Shooting star Beating young and old alike, Klein is having summer 'vacation' to remember

July 10, 1991|By Paul McMullen | Paul McMullen,Evening Sun Staff

They were strolling up the 15th fairway at Green Spring Valley yesterday afternoon when Nick Angelo asked Justin Klein if he had "watched that celebrity golf" tournament televised last weekend.

Klein said no, and Angelo realized his opponent in a sectional qualifier for the U.S. Junior Amateur Championship hadn't logged any couch potato time recently. Klein, a 17-year-old senior-to-be at Gilman School, spent the weekend making history, as Sunday he became what is believed to be the youngest champion ever in the 24-year history of the Maryland Stroke Play championship.

Klein won in a walk at Green Spring yesterday, shooting a 78 in the morning and a 76 in the afternoon to gain one of the 156 berths in the national junior event. He's excited at having earned a spot at Arnold Palmer's Bay Hill Club in Orlando July 23-27, but realizes it pales in comparison to what he accomplished at Mount Pleasant last weekend.

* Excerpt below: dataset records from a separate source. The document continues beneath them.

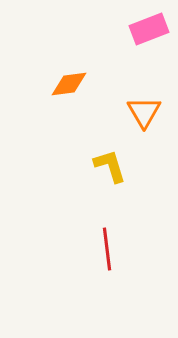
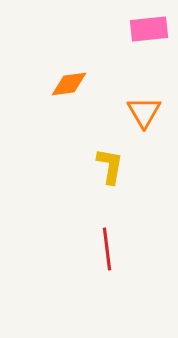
pink rectangle: rotated 15 degrees clockwise
yellow L-shape: rotated 27 degrees clockwise
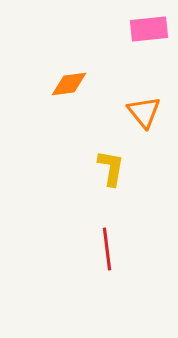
orange triangle: rotated 9 degrees counterclockwise
yellow L-shape: moved 1 px right, 2 px down
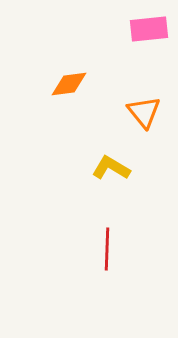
yellow L-shape: rotated 69 degrees counterclockwise
red line: rotated 9 degrees clockwise
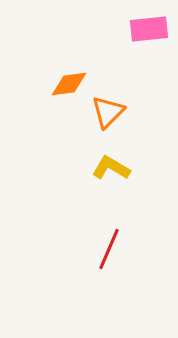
orange triangle: moved 36 px left; rotated 24 degrees clockwise
red line: moved 2 px right; rotated 21 degrees clockwise
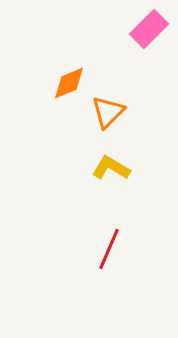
pink rectangle: rotated 39 degrees counterclockwise
orange diamond: moved 1 px up; rotated 15 degrees counterclockwise
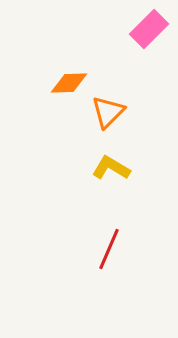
orange diamond: rotated 21 degrees clockwise
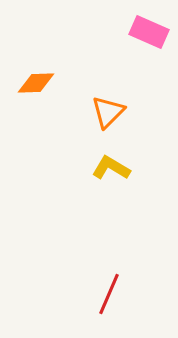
pink rectangle: moved 3 px down; rotated 69 degrees clockwise
orange diamond: moved 33 px left
red line: moved 45 px down
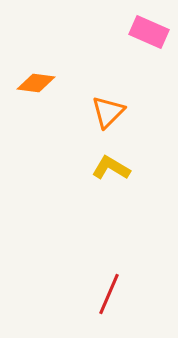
orange diamond: rotated 9 degrees clockwise
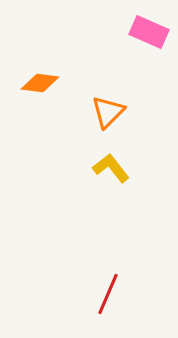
orange diamond: moved 4 px right
yellow L-shape: rotated 21 degrees clockwise
red line: moved 1 px left
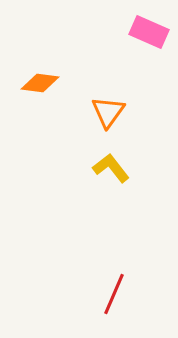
orange triangle: rotated 9 degrees counterclockwise
red line: moved 6 px right
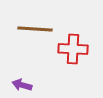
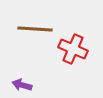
red cross: rotated 20 degrees clockwise
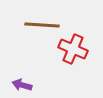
brown line: moved 7 px right, 4 px up
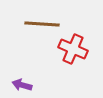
brown line: moved 1 px up
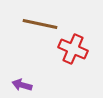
brown line: moved 2 px left; rotated 8 degrees clockwise
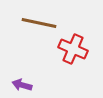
brown line: moved 1 px left, 1 px up
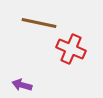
red cross: moved 2 px left
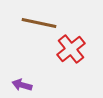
red cross: rotated 28 degrees clockwise
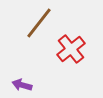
brown line: rotated 64 degrees counterclockwise
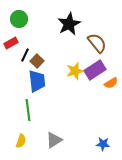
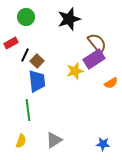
green circle: moved 7 px right, 2 px up
black star: moved 5 px up; rotated 10 degrees clockwise
purple rectangle: moved 1 px left, 11 px up
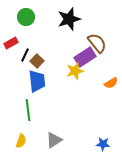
purple rectangle: moved 9 px left, 2 px up
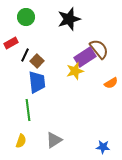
brown semicircle: moved 2 px right, 6 px down
blue trapezoid: moved 1 px down
blue star: moved 3 px down
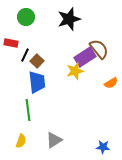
red rectangle: rotated 40 degrees clockwise
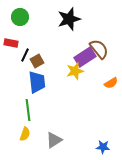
green circle: moved 6 px left
brown square: rotated 16 degrees clockwise
yellow semicircle: moved 4 px right, 7 px up
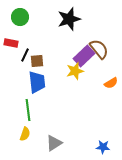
purple rectangle: moved 1 px left, 1 px up; rotated 10 degrees counterclockwise
brown square: rotated 24 degrees clockwise
gray triangle: moved 3 px down
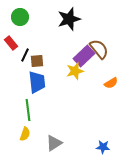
red rectangle: rotated 40 degrees clockwise
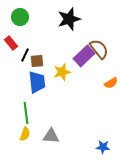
yellow star: moved 13 px left, 1 px down
green line: moved 2 px left, 3 px down
gray triangle: moved 3 px left, 7 px up; rotated 36 degrees clockwise
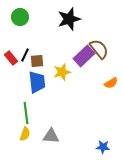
red rectangle: moved 15 px down
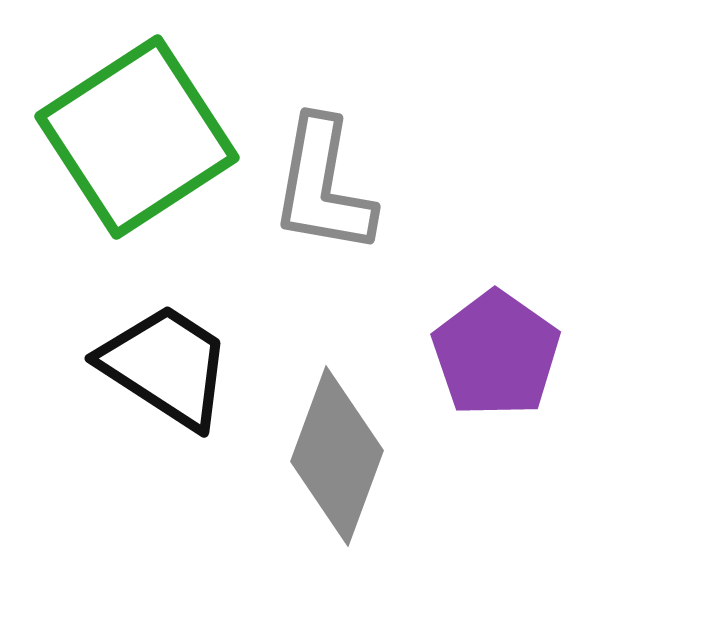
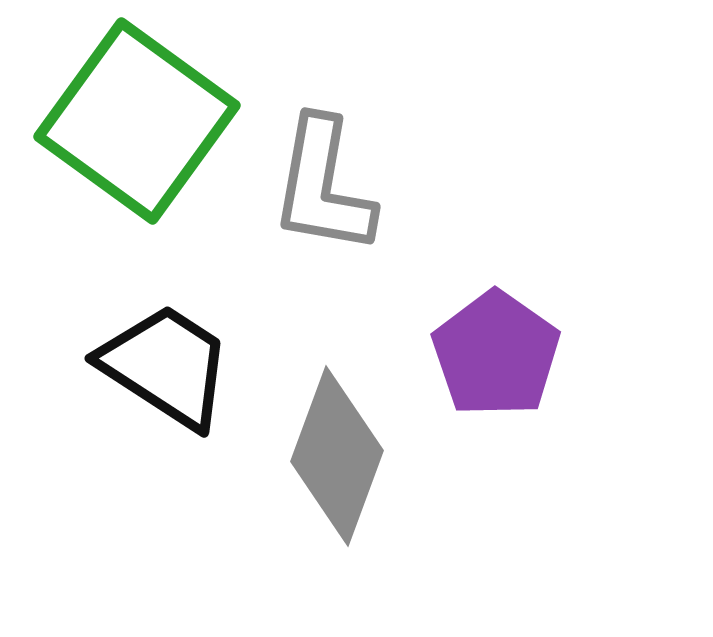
green square: moved 16 px up; rotated 21 degrees counterclockwise
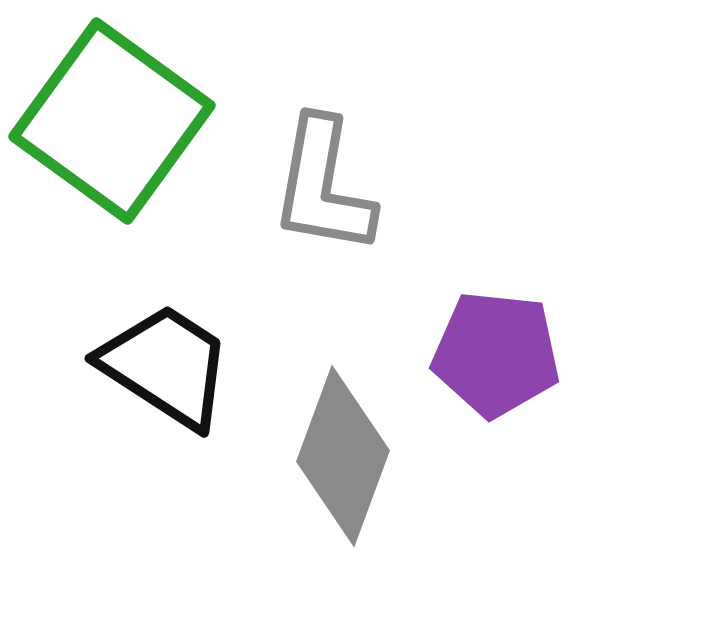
green square: moved 25 px left
purple pentagon: rotated 29 degrees counterclockwise
gray diamond: moved 6 px right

Yesterday, Klein handled Angelo and another prep rival from the Maryland Scholastic Association, Mike Hartman. Last weekend, over three days and 54 holes, he held off much more experienced veterans, some of whom have logged time on various satellite tours and made an occasional PGA stop.

"The junior amateur won't be the first national tournament I've been in, but it will be the first I had to qualify for," Klein said. "That means something, but I know that last weekend was more important. The strength of the field [at the Maryland Stroke Play], that made it like winning the national junior tournament."

In between the two events, Klein headed to Argyle Country Club in Silver Spring Monday, when he tied for second behind Angelo, a recent Cardinal Gibbons High grad, in a qualifier for the national Insurance Youth Tournament. All told, that's six competitive rounds in five days, and Klein is looking forward to a break from competition, if not from practice.

"I'm tired right now, but it's mental more than physical," Klein said. "I've never tried a schedule like this before. I'm going to see my coach tomorrow [today], thank God."

That would be Ted Sheftic, the head professional at Hanover County Club in Abbottstown, Pa., who since last fall has shaved four strokes from Klein's handicap. One more and he's at scratch.

The Klein household overlooks the No. 3 tee on the Blue course at Hunt Valley. Justin began playing at age 6 and junior RTC tournaments regularly at age 12. Last summer he and his father, Richard, an independent insurance agent with a 5-handicap, won the Maryland Father-Son championship.

Justin was having difficulty dealing with a growth spurt that occurred during his sophomore year of high school, however, and he wasn't happy with his game. Sheftic has changed that.

"Justin was at a point where he couldn't go any further with his swing," Sheftic said. "He had a lot of talent, but basically he didn't know why the ball was going where it was. He just lacked basic knowledge of the golf swing. If he goes to a national tournament now and his swing breaks down, he can go to the practice tee and fix it himself."

There are days -- especially off the white tees at Mount Pleasant, Gilman's home course and the MSA site -- when Klein lives with his driver and one of the four wedges he carries. He's 6 feet 2 and 165 pounds, and while he's still growing physically, the Maryland Stroke Play championship added plenty of muscle to his mental frame.

"I wasn't sure how I would handle the pressure, but I was able to block out the gallery," Klein said. "I was happy about that. I was putting enough pressure on myself anyway."

Before going to the U.S. Junior Amateur, the premier event of its kind, Klein will play another national junior tournament in Roanoke, Va., next week. Sheftic knows his pupil is ready.

"Justin has a wonderful touch around the green, very impressive for a kid that tall, and he has the instincts to win," Sheftic said. "I think he can be one of the top junior players, one of the top collegiate players, in the country. Winning a junior tournament is big, but winning a state amateur championship like he just did will make colleges sit up and notice."

A B-plus student whose strength is math, Klein said he would like to join one of the ACC powers in autumn 1992. Among his equipment yesterday was a hat from Duke.